Im Gegensatz zu vielen europäischen Musikveranstalter:innen und Clubs, die sich nur auf einen Teilbereich konzentrieren, setzen wir seit über 15 Jahren alles daran, beide Szenen abzudecken. Der Musikgeschmack und die Art und Weise, wie sich neuere Generationen mit Musik, Clubbing und Nachtleben beschäftigen, verändern sich rasant. Als Veranstalter:innen versuchen wir ständig, unsere kuratorischen Ambitionen mit dem in Einklang zu bringen, was das Publikum wirklich hören möchte. Hier die richtige Balance zu finden, ist im Moment unsere größte Herausforderung.
Wenn du in der Zeit zurückreisen könntest, welche Tipps würdest du dem jungen Florin geben? Was weißt du jetzt etwas, das dir am Anfang geholfen hätte?
Die Antwort auf diese Frage ist echt schwer. Ich habe mich zum Beispiel ausschließlich auf den jugendlichen Mut und meinen Instinkt verlassen, ohne die Marktlage zu berücksichtigen. Ich denke, ich habe damals den Fehler gemacht, die Dinge nicht sorgfältig zu planen. Auf der anderen Seite ist es aber vielleicht genau das, was mich so weit gebracht hat.
Wie sieht die Zukunft für dich aus?
Man kann sich da nie sicher sein.

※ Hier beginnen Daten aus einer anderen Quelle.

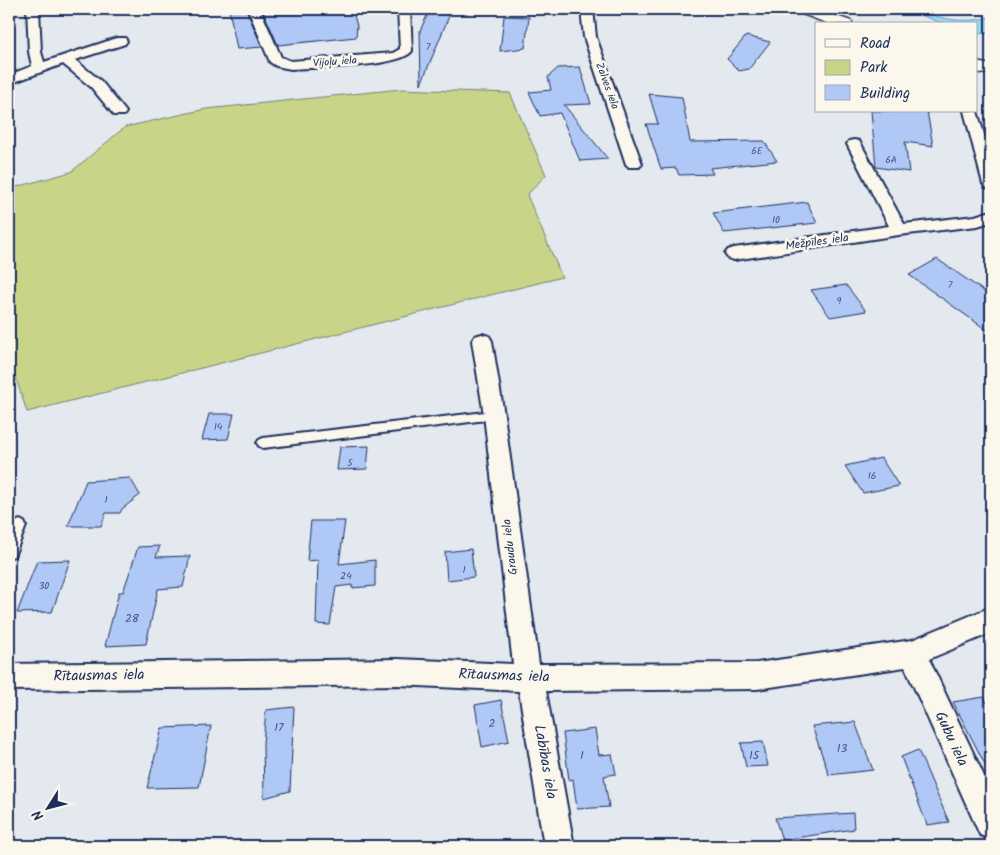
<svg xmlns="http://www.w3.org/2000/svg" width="1000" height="855" font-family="Kalam,sans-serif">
<rect width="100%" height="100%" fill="#e4e9ef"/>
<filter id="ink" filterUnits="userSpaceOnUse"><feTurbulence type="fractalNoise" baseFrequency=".02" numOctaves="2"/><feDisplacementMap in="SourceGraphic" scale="10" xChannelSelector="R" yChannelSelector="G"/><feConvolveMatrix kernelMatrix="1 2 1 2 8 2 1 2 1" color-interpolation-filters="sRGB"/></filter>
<g filter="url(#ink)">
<path fill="#c8d488" stroke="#728273" d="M401,89L510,93L546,175L527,195L562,277L27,412L9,357V189L71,172L125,127L206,109Z"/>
<path fill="#95dbf7" stroke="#6496ba" d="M904,9C917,9 927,14 939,17C957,22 974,21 991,17V29L986,34L976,33V24H945Z"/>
<path fill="#b0c8f6" stroke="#1b2f5e" d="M229,9H246L262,47L237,49Z
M262,9H311L313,12L320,11L321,14L345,11V13L353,12L357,26L356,37L278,45Z
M430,9H452L421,84L420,31Z
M504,16L529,17L525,48L500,51Z
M746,36L770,42L749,69L739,71L727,59Z
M580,67L591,104L564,105L608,159L580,161L560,113L540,116L529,92L551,90L548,77L558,68Z
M649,94L682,97L690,142L764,141L777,161L710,168L713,174L679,175L676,168L661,169L646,124H658Z
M871,111H927L933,146L905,142L909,172L876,167Z
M807,202L817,223L724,233L713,213Z
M937,259L991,296V333L909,275Z
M846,285L866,311L830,317L811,290Z
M209,414H234L228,439L202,440Z
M369,446L367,469L337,470L340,447Z
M881,458L899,486L863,493L845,466Z
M130,478L140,495L122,509L120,513H106L101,526H68L86,481Z
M311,521H345L339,564L375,560V586L352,588V585L336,587L330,625L316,624L318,560L307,561Z
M160,546L156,557L190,556L183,587L158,589L146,644L105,646L119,592H123L138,547Z
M471,549L474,577L447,580L445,552Z
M70,560L52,612L17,613L37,561Z
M984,697L991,710V776L953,702Z
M501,700L509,741L482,747L475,705Z
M294,707L290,791L264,798L263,743L266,710Z
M855,722L873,770L829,775L812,726Z
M211,726L199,787L147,788L162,728Z
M595,729L599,755L612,754L616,774L604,776L609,807L577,809L573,779L569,780L563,733Z
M763,742L768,766L746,767L741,743Z
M918,750L949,822L927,825L901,757Z
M853,813L854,829L782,840L775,818Z"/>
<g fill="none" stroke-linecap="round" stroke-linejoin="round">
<g stroke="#1b2f5e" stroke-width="4">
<path id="service" d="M494,411L498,412L500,415L498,418L494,419L263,448L259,446L257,443L259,440L263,438Z
M20,520L24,522L26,526L14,556L9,558V538L16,522Z"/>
</g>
<g stroke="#1b2f5e" stroke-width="4">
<path id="minor" d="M27,9H39L41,52L44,62L117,38H125L127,41L125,44L75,60L101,81L126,112L124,115H114L91,87L63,64L9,84V75L32,66L29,52Z
M248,9H260L281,57L291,61L393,53L400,49L398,9H410L412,51C399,68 315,67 291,69L276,66L270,62Z
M581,9H593L596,37L642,164L639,167H629L626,164L584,37Z
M976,108L991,157V189L985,187L983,184L964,111H976Z
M854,140L859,141L861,144L904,224L975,216L991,211V222L977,226L899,235L734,260L728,258L725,254L728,250L734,248L889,226L847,144L849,141Z
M482,334L489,336L492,341L504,415L539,664L757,663L912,640L991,607V633L929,659L991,791V839L980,835L905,667L757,689L546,691L574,846H544L519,691L398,685L9,690V664L398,659L513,664L484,415L472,341L475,336Z"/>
</g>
<g stroke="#1b2f5e" stroke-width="3">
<path id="tertiary" d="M794,9H816L851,21L853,24H829L797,12Z
M976,62L991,65V75L976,72Z"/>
</g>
<use href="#service" fill="#fbf7ec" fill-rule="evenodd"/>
<use href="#minor" fill="#fbf7ec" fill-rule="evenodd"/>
<use href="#tertiary" fill="#fbf7ec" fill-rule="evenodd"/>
</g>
</g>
<g text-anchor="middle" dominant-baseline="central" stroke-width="5" stroke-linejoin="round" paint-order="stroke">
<g font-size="10" fill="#405584">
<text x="428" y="47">7</text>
<text x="757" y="151">6E</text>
<text x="891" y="160">6A</text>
<text x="776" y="220">10</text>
<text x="950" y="285">7</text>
<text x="839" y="301">9</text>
<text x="218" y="427">14</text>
<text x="350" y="463">5</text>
<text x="872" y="476">16</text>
<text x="106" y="500">1</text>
<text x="464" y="570">1</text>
<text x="346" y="576">24</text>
<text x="44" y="586">30</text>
</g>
<g font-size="11" fill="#1b2f5e" stroke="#fbf7ec">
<text transform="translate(335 62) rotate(-4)">Vijoļu iela</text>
<text transform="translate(607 86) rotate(70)">Zalves iela</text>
</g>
<g font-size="12" fill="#1b2f5e" stroke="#fbf7ec">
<text transform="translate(817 242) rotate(-8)">Mežpīles iela</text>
<text transform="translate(510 547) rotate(-97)">Graudu iela</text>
</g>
<g font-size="12" fill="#405584">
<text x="132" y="618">28</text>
<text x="492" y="723">2</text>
<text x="279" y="727">17</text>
<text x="842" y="748">13</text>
<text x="582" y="755">1</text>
<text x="754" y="755">15</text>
</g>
<g font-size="15" fill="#1b2f5e" stroke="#fbf7ec">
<text transform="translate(99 676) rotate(-1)">Rītausmas iela</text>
<text transform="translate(504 676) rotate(2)">Rītausmas iela</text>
<text transform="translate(951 739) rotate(65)">Gubu iela</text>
<text transform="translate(545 762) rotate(80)">Labības iela</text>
</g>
</g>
<rect width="1000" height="855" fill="none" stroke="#fbf7ec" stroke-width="30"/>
<rect x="15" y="15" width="970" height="825" fill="none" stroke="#1b2f5e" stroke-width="2" filter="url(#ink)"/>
<rect x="815" y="22" width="162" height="90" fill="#fbf7ec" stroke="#a1a7b3"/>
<rect x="825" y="39" width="25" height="8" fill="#fbf7ec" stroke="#a1a7b3"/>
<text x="860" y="48" font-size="15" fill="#1b2f5e">Road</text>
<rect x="825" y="60" width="25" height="15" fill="#c8d488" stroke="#a1a7b3"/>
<text x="860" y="72" font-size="15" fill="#1b2f5e">Park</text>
<rect x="825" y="85" width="25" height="15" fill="#b0c8f6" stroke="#a1a7b3"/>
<text x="860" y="98" font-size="15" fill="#1b2f5e">Building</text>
<g transform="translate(48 808) rotate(234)" stroke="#fbf7ec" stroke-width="4" paint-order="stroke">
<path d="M0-4L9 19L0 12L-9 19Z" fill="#1b2f5e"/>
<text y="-8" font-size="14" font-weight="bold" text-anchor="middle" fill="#1b2f5e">N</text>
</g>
</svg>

Manchmal frustriert mich, dass unser CLub doch verhältnismäßig klein ist. Das schränkt uns ein. Ich denke oft darüber nach, wie es wäre, größere Konzerte zu organisieren, vielleicht im Freien oder an größeren Veranstaltungsorten. Ich warte immer noch auf die richtige Gelegenheit, um dies zu verwirklichen.
Wie bist du zu Europavox gekommen? Und was bedeutet das Projekt für dich persönlich?
Im Jahr 2019 zog sich eine der damaligen Partnerorganisationen aus dem Europavox-Projekt zurück. Irgendwie kam der Control Club ins Gespräch, und wir haben uns ein paar Mal unterhalten. Zu dieser Zeit war ich ziemlich skeptisch, was unsere Chancen angeht, denn es gab viele bekannte Musikveranstaltungen in Europa und nur einen verfügbaren Spot. Wir waren echt stolz, als wir erfuhren, dass wir ausgewählt wurden. Für uns war dies ein klares Indiz dafür, dass unsere Bemühungen auch außerhalb Rumäniens anerkannt und gewürdigt wurden. Oder vielleicht hatten wir einfach nur Glück.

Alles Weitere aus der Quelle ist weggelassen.